Brief | Although the records include pictures, the copy should not; write out exactly the lines from the first through the line with "### 1. Dağılımların Detaylı Analizi Tablosu".

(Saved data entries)
· · ·
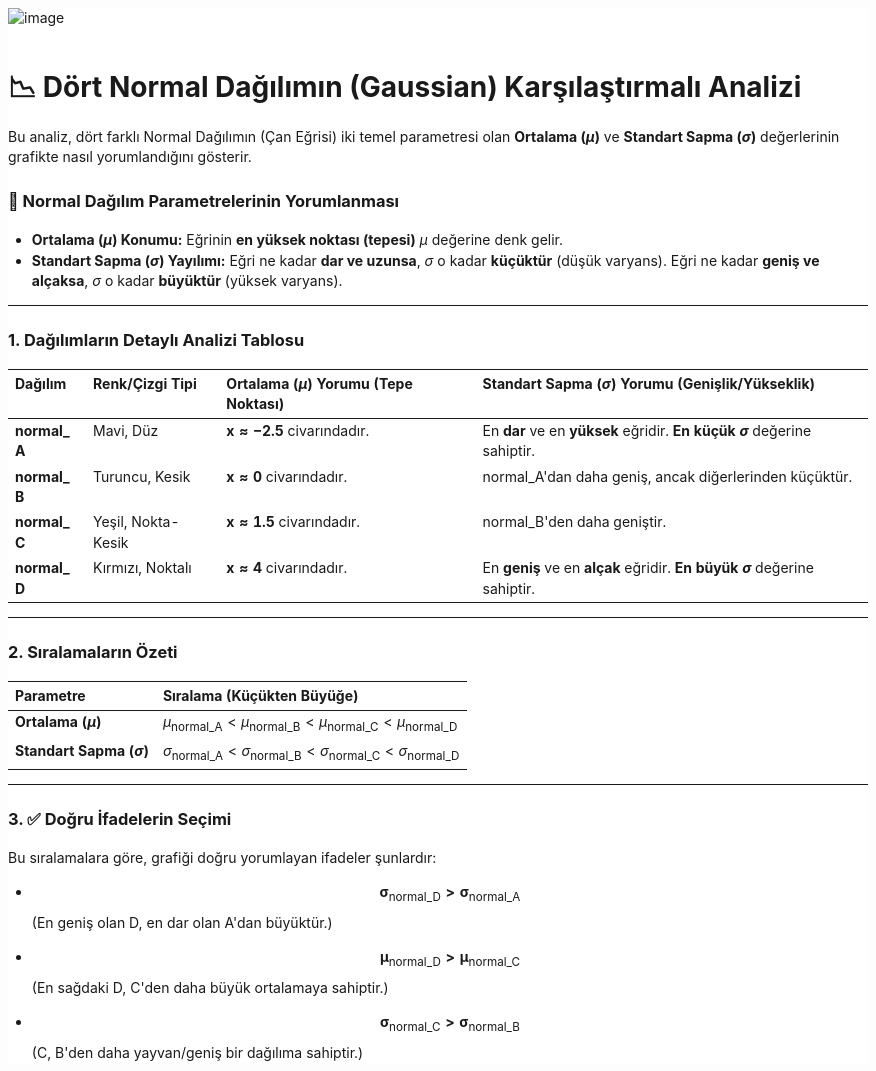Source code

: <img width="674" height="524" alt="image" src="https://github.com/user-attachments/assets/4c938733-bd84-49ce-b1d1-f1ebfef7b961" />

# 📉 Dört Normal Dağılımın (Gaussian) Karşılaştırmalı Analizi

Bu analiz, dört farklı Normal Dağılımın (Çan Eğrisi) iki temel parametresi olan **Ortalama ($\mu$)** ve **Standart Sapma ($\sigma$)** değerlerinin grafikte nasıl yorumlandığını gösterir.

### 🧠 Normal Dağılım Parametrelerinin Yorumlanması

* **Ortalama ($\mu$) Konumu:** Eğrinin **en yüksek noktası (tepesi)** $\mu$ değerine denk gelir.
* **Standart Sapma ($\sigma$) Yayılımı:** Eğri ne kadar **dar ve uzunsa**, $\sigma$ o kadar **küçüktür** (düşük varyans). Eğri ne kadar **geniş ve alçaksa**, $\sigma$ o kadar **büyüktür** (yüksek varyans).

---

### 1. Dağılımların Detaylı Analizi Tablosu

| Dağılım | Renk/Çizgi Tipi | Ortalama ($\mu$) Yorumu (Tepe Noktası) | Standart Sapma ($\sigma$) Yorumu (Genişlik/Yükseklik) |
| :--- | :--- | :--- | :--- |
| **normal\_A** | Mavi, Düz | $\mathbf{x \approx -2.5}$ civarındadır. | En **dar** ve en **yüksek** eğridir. **En küçük $\sigma$** değerine sahiptir. |
| **normal\_B** | Turuncu, Kesik | $\mathbf{x \approx 0}$ civarındadır. | normal\_A'dan daha geniş, ancak diğerlerinden küçüktür. |
| **normal\_C** | Yeşil, Nokta-Kesik | $\mathbf{x \approx 1.5}$ civarındadır. | normal\_B'den daha geniştir. |
| **normal\_D** | Kırmızı, Noktalı | $\mathbf{x \approx 4}$ civarındadır. | En **geniş** ve en **alçak** eğridir. **En büyük $\sigma$** değerine sahiptir. |

---

### 2. Sıralamaların Özeti

| Parametre | Sıralama (Küçükten Büyüğe) |
| :--- | :--- |
| **Ortalama ($\mu$)** | $\mu_{\text{normal\_A}} < \mu_{\text{normal\_B}} < \mu_{\text{normal\_C}} < \mu_{\text{normal\_D}}$ |
| **Standart Sapma ($\sigma$)** | $\sigma_{\text{normal\_A}} < \sigma_{\text{normal\_B}} < \sigma_{\text{normal\_C}} < \sigma_{\text{normal\_D}}$ |

---

### 3. ✅ Doğru İfadelerin Seçimi

Bu sıralamalara göre, grafiği doğru yorumlayan ifadeler şunlardır:

* $$\mathbf{\sigma_{\text{normal\_D}} > \sigma_{\text{normal\_A}}}$$
    (En geniş olan D, en dar olan A'dan büyüktür.)

* $$\mathbf{\mu_{\text{normal\_D}} > \mu_{\text{normal\_C}}}$$
    (En sağdaki D, C'den daha büyük ortalamaya sahiptir.)

* $$\mathbf{\sigma_{\text{normal\_C}} > \sigma_{\text{normal\_B}}}$$
    (C, B'den daha yayvan/geniş bir dağılıma sahiptir.)
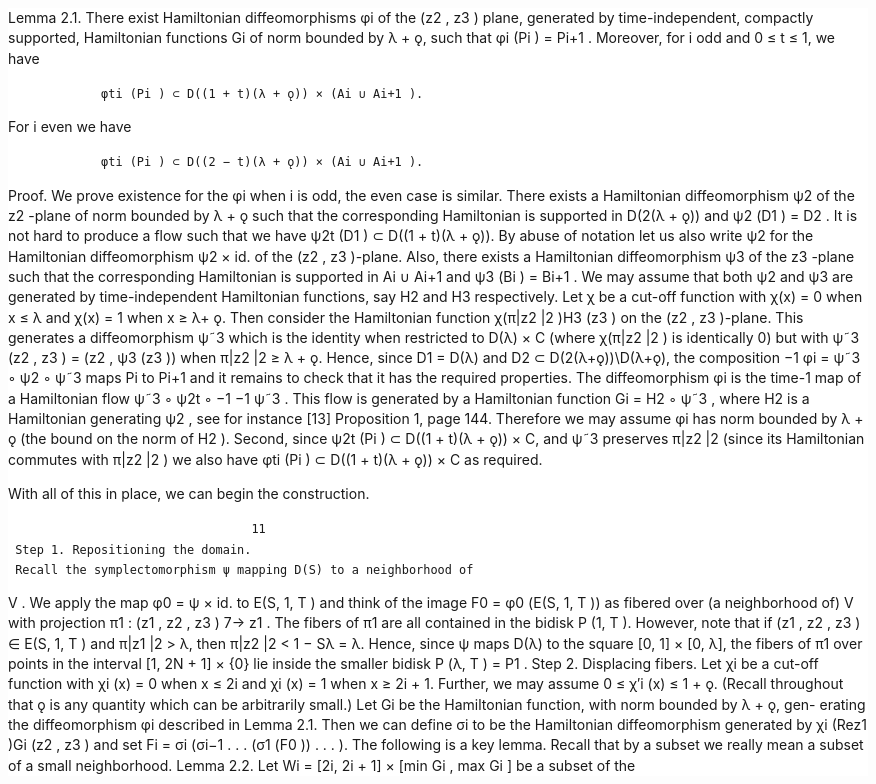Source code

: Lemma 2.1. There exist Hamiltonian diffeomorphisms φi of the (z2 , z3 )
plane, generated by time-independent, compactly supported, Hamiltonian
functions Gi of norm bounded by λ + ǫ, such that φi (Pi ) = Pi+1 .
    Moreover, for i odd and 0 ≤ t ≤ 1, we have

                 φti (Pi ) ⊂ D((1 + t)(λ + ǫ)) × (Ai ∪ Ai+1 ).

For i even we have

                 φti (Pi ) ⊂ D((2 − t)(λ + ǫ)) × (Ai ∪ Ai+1 ).

Proof. We prove existence for the φi when i is odd, the even case is similar.
     There exists a Hamiltonian diffeomorphism ψ2 of the z2 -plane of norm
bounded by λ + ǫ such that the corresponding Hamiltonian is supported in
D(2(λ + ǫ)) and ψ2 (D1 ) = D2 . It is not hard to produce a flow such that
we have ψ2t (D1 ) ⊂ D((1 + t)(λ + ǫ)). By abuse of notation let us also write
ψ2 for the Hamiltonian diffeomorphism ψ2 × id. of the (z2 , z3 )-plane.
     Also, there exists a Hamiltonian diffeomorphism ψ3 of the z3 -plane such
that the corresponding Hamiltonian is supported in Ai ∪ Ai+1 and ψ3 (Bi ) =
Bi+1 . We may assume that both ψ2 and ψ3 are generated by time-independent
Hamiltonian functions, say H2 and H3 respectively.
     Let χ be a cut-off function with χ(x) = 0 when x ≤ λ and χ(x) = 1
when x ≥ λ+ ǫ. Then consider the Hamiltonian function χ(π|z2 |2 )H3 (z3 ) on
the (z2 , z3 )-plane. This generates a diffeomorphism ψ˜3 which is the identity
when restricted to D(λ) × C (where χ(π|z2 |2 ) is identically 0) but with
ψ˜3 (z2 , z3 ) = (z2 , ψ3 (z3 )) when π|z2 |2 ≥ λ + ǫ.
     Hence, since D1 = D(λ) and D2 ⊂ D(2(λ+ǫ))\D(λ+ǫ), the composition
                       −1
φi = ψ˜3 ◦ ψ2 ◦ ψ˜3 maps Pi to Pi+1 and it remains to check that it has the
required properties.
     The diffeomorphism φi is the time-1 map of a Hamiltonian flow ψ˜3 ◦ ψ2t ◦
    −1                                                                      −1
ψ˜3 . This flow is generated by a Hamiltonian function Gi = H2 ◦ ψ˜3 ,
where H2 is a Hamiltonian generating ψ2 , see for instance [13] Proposition
1, page 144. Therefore we may assume φi has norm bounded by λ + ǫ (the
bound on the norm of H2 ).
     Second, since ψ2t (Pi ) ⊂ D((1 + t)(λ + ǫ)) × C, and ψ˜3 preserves π|z2 |2
(since its Hamiltonian commutes with π|z2 |2 ) we also have φti (Pi ) ⊂ D((1 +
t)(λ + ǫ)) × C as required.

   With all of this in place, we can begin the construction.




                                      11
     Step 1. Repositioning the domain.
     Recall the symplectomorphism ψ mapping D(S) to a neighborhood of
V . We apply the map φ0 = ψ × id. to E(S, 1, T ) and think of the image
F0 = φ0 (E(S, 1, T )) as fibered over (a neighborhood of) V with projection
π1 : (z1 , z2 , z3 ) 7→ z1 .
     The fibers of π1 are all contained in the bidisk P (1, T ). However, note
that if (z1 , z2 , z3 ) ∈ E(S, 1, T ) and π|z1 |2 > λ, then π|z2 |2 < 1 − Sλ = λ.
Hence, since ψ maps D(λ) to the square [0, 1] × [0, λ], the fibers of π1 over
points in the interval [1, 2N + 1] × {0} lie inside the smaller bidisk P (λ, T ) =
P1 .
     Step 2. Displacing fibers.
     Let χi be a cut-off function with χi (x) = 0 when x ≤ 2i and χi (x) = 1
when x ≥ 2i + 1. Further, we may assume 0 ≤ χ′i (x) ≤ 1 + ǫ. (Recall
throughout that ǫ is any quantity which can be arbitrarily small.)
     Let Gi be the Hamiltonian function, with norm bounded by λ + ǫ, gen-
erating the diffeomorphism φi described in Lemma 2.1. Then we can define
σi to be the Hamiltonian diffeomorphism generated by χi (Rez1 )Gi (z2 , z3 )
and set
                             Fi = σi (σi−1 . . . (σ1 (F0 )) . . . ).
   The following is a key lemma. Recall that by a subset we really mean a
subset of a small neighborhood.
Lemma 2.2. Let Wi = [2i, 2i + 1] × [min Gi , max Gi ] be a subset of the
· · ·
Answer for this exercise |
Source code

: <img width="674" height="524" alt="image" src="https://github.com/user-attachments/assets/4c938733-bd84-49ce-b1d1-f1ebfef7b961" />

# 📉 Dört Normal Dağılımın (Gaussian) Karşılaştırmalı Analizi

Bu analiz, dört farklı Normal Dağılımın (Çan Eğrisi) iki temel parametresi olan **Ortalama ($\mu$)** ve **Standart Sapma ($\sigma$)** değerlerinin grafikte nasıl yorumlandığını gösterir.

### 🧠 Normal Dağılım Parametrelerinin Yorumlanması

* **Ortalama ($\mu$) Konumu:** Eğrinin **en yüksek noktası (tepesi)** $\mu$ değerine denk gelir.
* **Standart Sapma ($\sigma$) Yayılımı:** Eğri ne kadar **dar ve uzunsa**, $\sigma$ o kadar **küçüktür** (düşük varyans). Eğri ne kadar **geniş ve alçaksa**, $\sigma$ o kadar **büyüktür** (yüksek varyans).

---

### 1. Dağılımların Detaylı Analizi Tablosu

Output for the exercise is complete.